ACTIVITY:
Without changing a word, repeat the data, and include no pictures.

THE DATA:
....
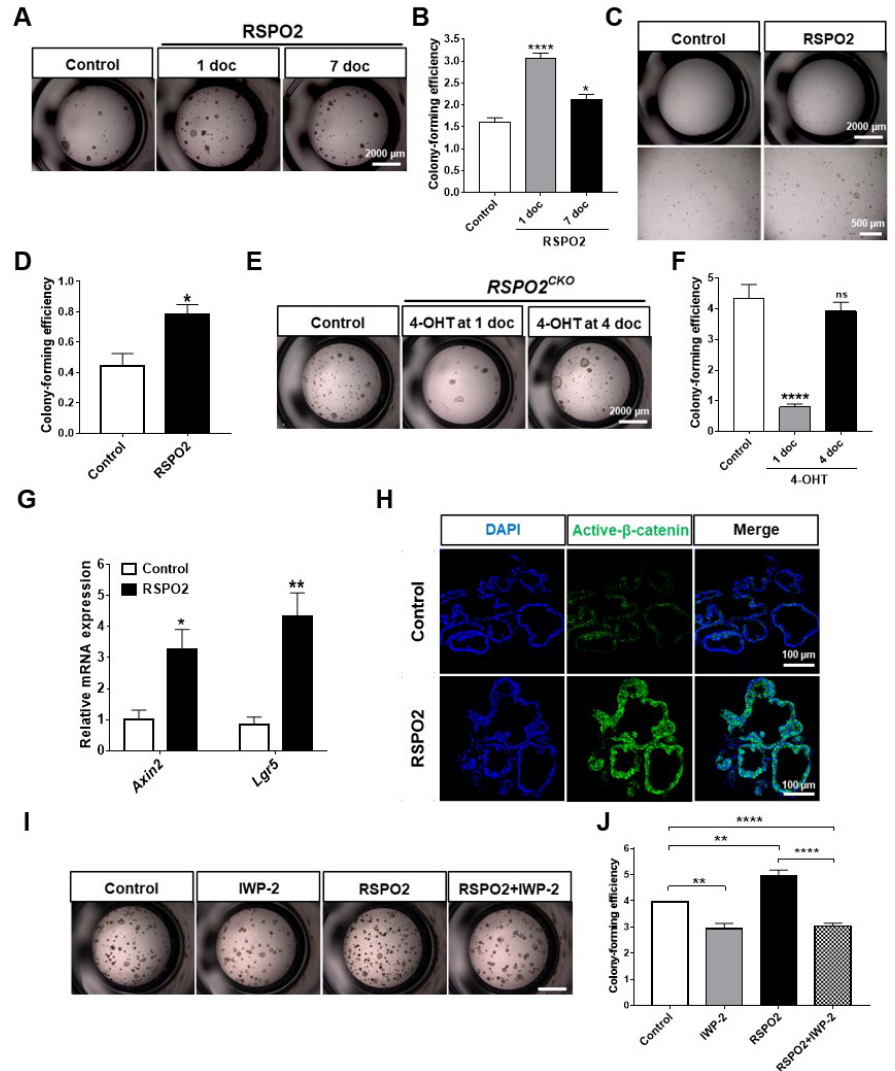
Figure 3. RSPO2 supports the colony formation of club cells in ex vivo 3D organoid culture through the activation of endogenous WNT/ β -catenin signaling. ( A , B ) Bright-field images and colony-forming efficiency of club cells in the 3D organoid culture showing the effect of RSPO2 treatment (200 ng/mL). RSPO2 was administered from day 1 of culture (1 doc) or day 7 of organoid culture (7 doc). ( C , D ) Bright-field images and colony-forming efficiency of club cells in a fibroblast-free, FGF10/HGF supplemented 3D organoid culture. RSPO2 (200 ng/mL) was added from 1 doc for 7 days. ( E , F ) Bright-field images and colony-forming efficiency of Rspo2 CKO club cells in the organoid culture. ( G ) RSPO2 (200 ng/mL) upregulated the expression of two WNT/ β -Catenin downstream target genes, Axin2 and Lgr5 , in club cell-derived organoids, as determined by qRT-PCR analysis. ( H ) Immunofluorescence staining of active β -Catenin (unphosphorylated form) after RSPO2 treatment in club cell-derived organoids. Cell nuclei were counterstained with DAPI. ( I , J ) Bright-field images and colony-forming efficiency of club cells showing the effect of WNT protein secretion blocker, IWP-2 (5 µ M), on the organoid culture (Scale bar, 2000 µ m). All organoids were harvested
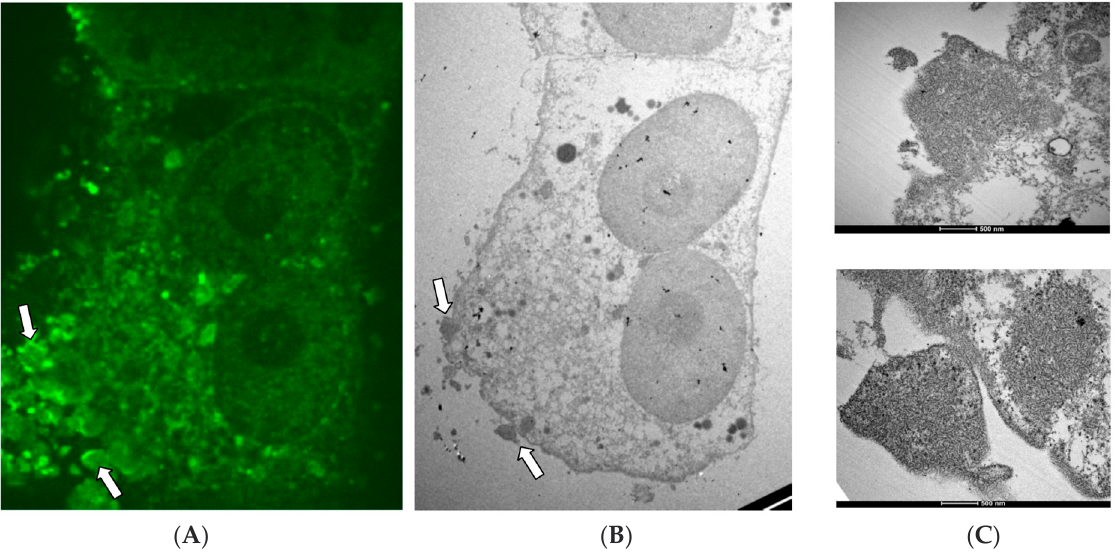
Figure 5. Detection of NiV N ordered structures with CLEM. NiV infected Vero cells were analyzed by fluorescence ( A ) and electron microscopy images ( B , C ) simultaneously. ( A ) NiV-infected cells, where NiV N is detected by spinning disc confocal microscopy. NiV ordered structures are indicated by white arrows. ( B ) The same syncytium as in image ( A ) is analyzed by electron microscopy. White arrows indicate NiV ordered structures. ( C ) The image on the right shows magnification of the NiV ordered clusters indicated with white arrows in images ( A , B ).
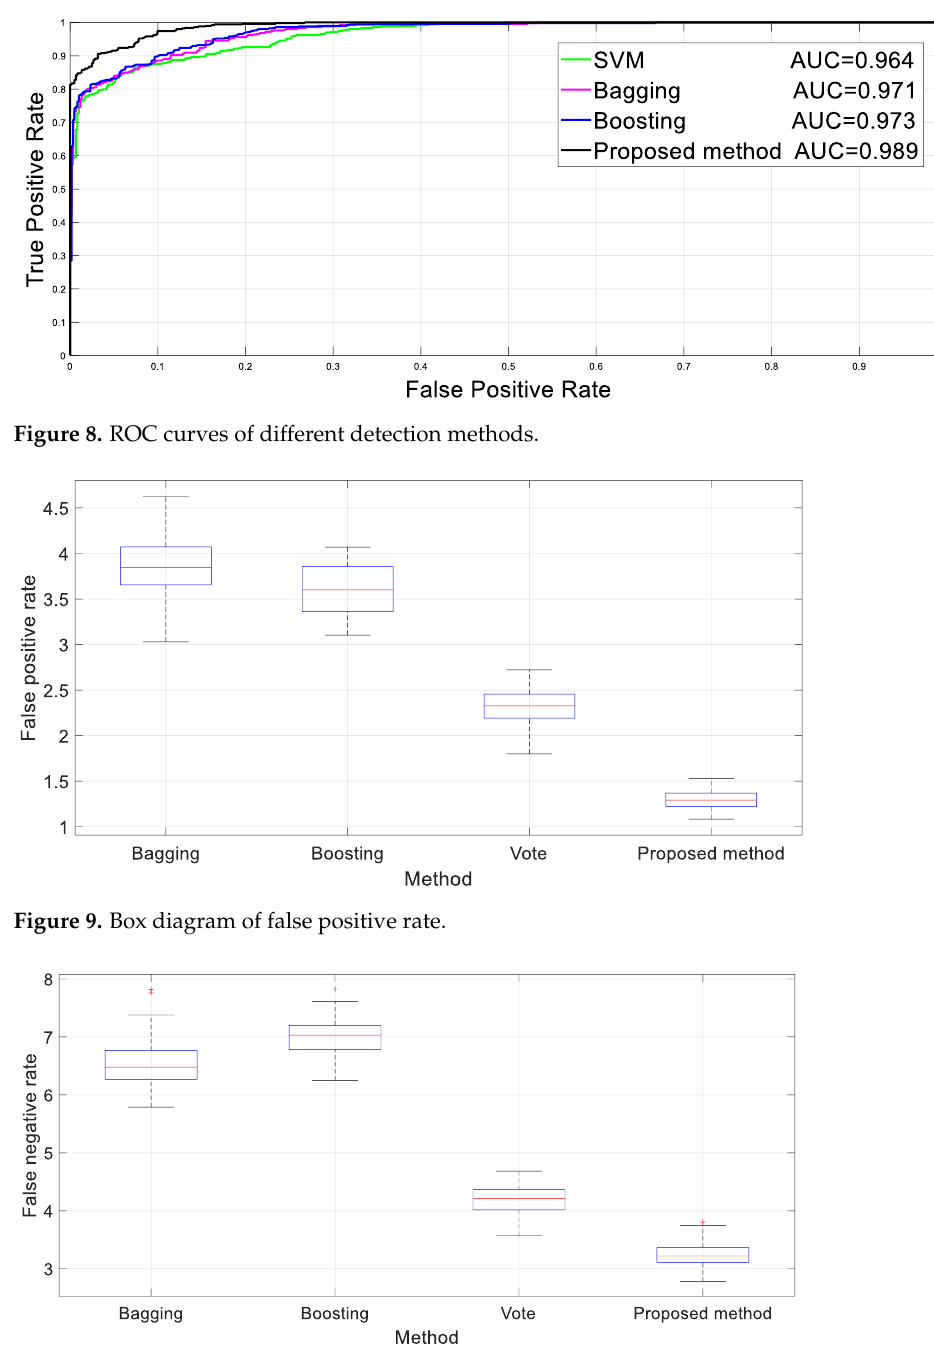
Figure 11. Box diagram of detection accuracy. The horizontal line in the box diagram represents the statistical median, the height of the box represents the distribution interval, and ‘+’ stands for abnormal value in different methods. From the experimental results, we can clearly see that the height of the proposed method box is the lowest among the three statistics, which shows that the method pro- posed in this paper is very stable. Compared with bagging and boosting, the vote method can also achieve better stability, which also reflects that the heterogeneous integration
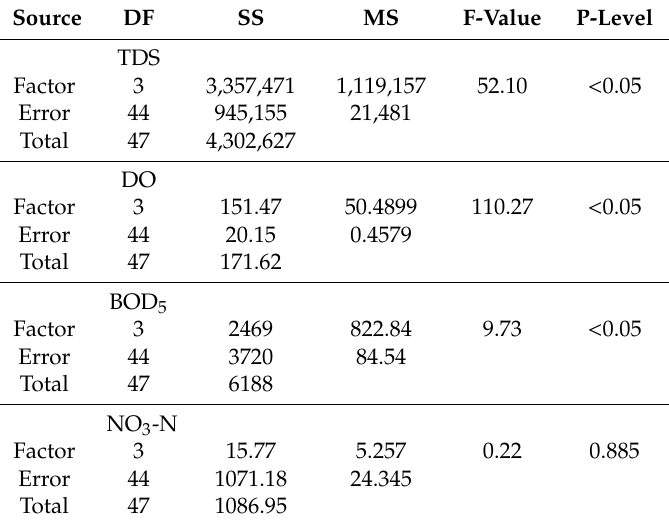
Figure 5. The FWRI versus IWQI at the selected stations over the period from September 2013 to August 2014, ( a ) S. No. 1, ( b ) S. No. 2, ( c ) S. No. 3, ( d ) S. No. 4. Table 7. ANOVA results for the four Table 8. Statistical properties of FWRI and IWQI values at the four stations.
....
OUTPUT OF THE TASK:
Figure 3. RSPO2 supports the colony formation of club cells in ex vivo 3D organoid culture through the activation of endogenous WNT/ β -catenin signaling. ( A , B ) Bright-field images and colony-forming efficiency of club cells in the 3D organoid culture showing the effect of RSPO2 treatment (200 ng/mL). RSPO2 was administered from day 1 of culture (1 doc) or day 7 of organoid culture (7 doc). ( C , D ) Bright-field images and colony-forming efficiency of club cells in a fibroblast-free, FGF10/HGF supplemented 3D organoid culture. RSPO2 (200 ng/mL) was added from 1 doc for 7 days. ( E , F ) Bright-field images and colony-forming efficiency of Rspo2 CKO club cells in the organoid culture. ( G ) RSPO2 (200 ng/mL) upregulated the expression of two WNT/ β -Catenin downstream target genes, Axin2 and Lgr5 , in club cell-derived organoids, as determined by qRT-PCR analysis. ( H ) Immunofluorescence staining of active β -Catenin (unphosphorylated form) after RSPO2 treatment in club cell-derived organoids. Cell nuclei were counterstained with DAPI. ( I , J ) Bright-field images and colony-forming efficiency of club cells showing the effect of WNT protein secretion blocker, IWP-2 (5 µ M), on the organoid culture (Scale bar, 2000 µ m). All organoids were harvested
Figure 5. Detection of NiV N ordered structures with CLEM. NiV infected Vero cells were analyzed by fluorescence ( A ) and electron microscopy images ( B , C ) simultaneously. ( A ) NiV-infected cells, where NiV N is detected by spinning disc confocal microscopy. NiV ordered structures are indicated by white arrows. ( B ) The same syncytium as in image ( A ) is analyzed by electron microscopy. White arrows indicate NiV ordered structures. ( C ) The image on the right shows magnification of the NiV ordered clusters indicated with white arrows in images ( A , B ).
Figure 11. Box diagram of detection accuracy. The horizontal line in the box diagram represents the statistical median, the height of the box represents the distribution interval, and ‘+’ stands for abnormal value in different methods. From the experimental results, we can clearly see that the height of the proposed method box is the lowest among the three statistics, which shows that the method pro- posed in this paper is very stable. Compared with bagging and boosting, the vote method can also achieve better stability, which also reflects that the heterogeneous integration
Figure 5. The FWRI versus IWQI at the selected stations over the period from September 2013 to August 2014, ( a ) S. No. 1, ( b ) S. No. 2, ( c ) S. No. 3, ( d ) S. No. 4. Table 7. ANOVA results for the four Table 8. Statistical properties of FWRI and IWQI values at the four stations.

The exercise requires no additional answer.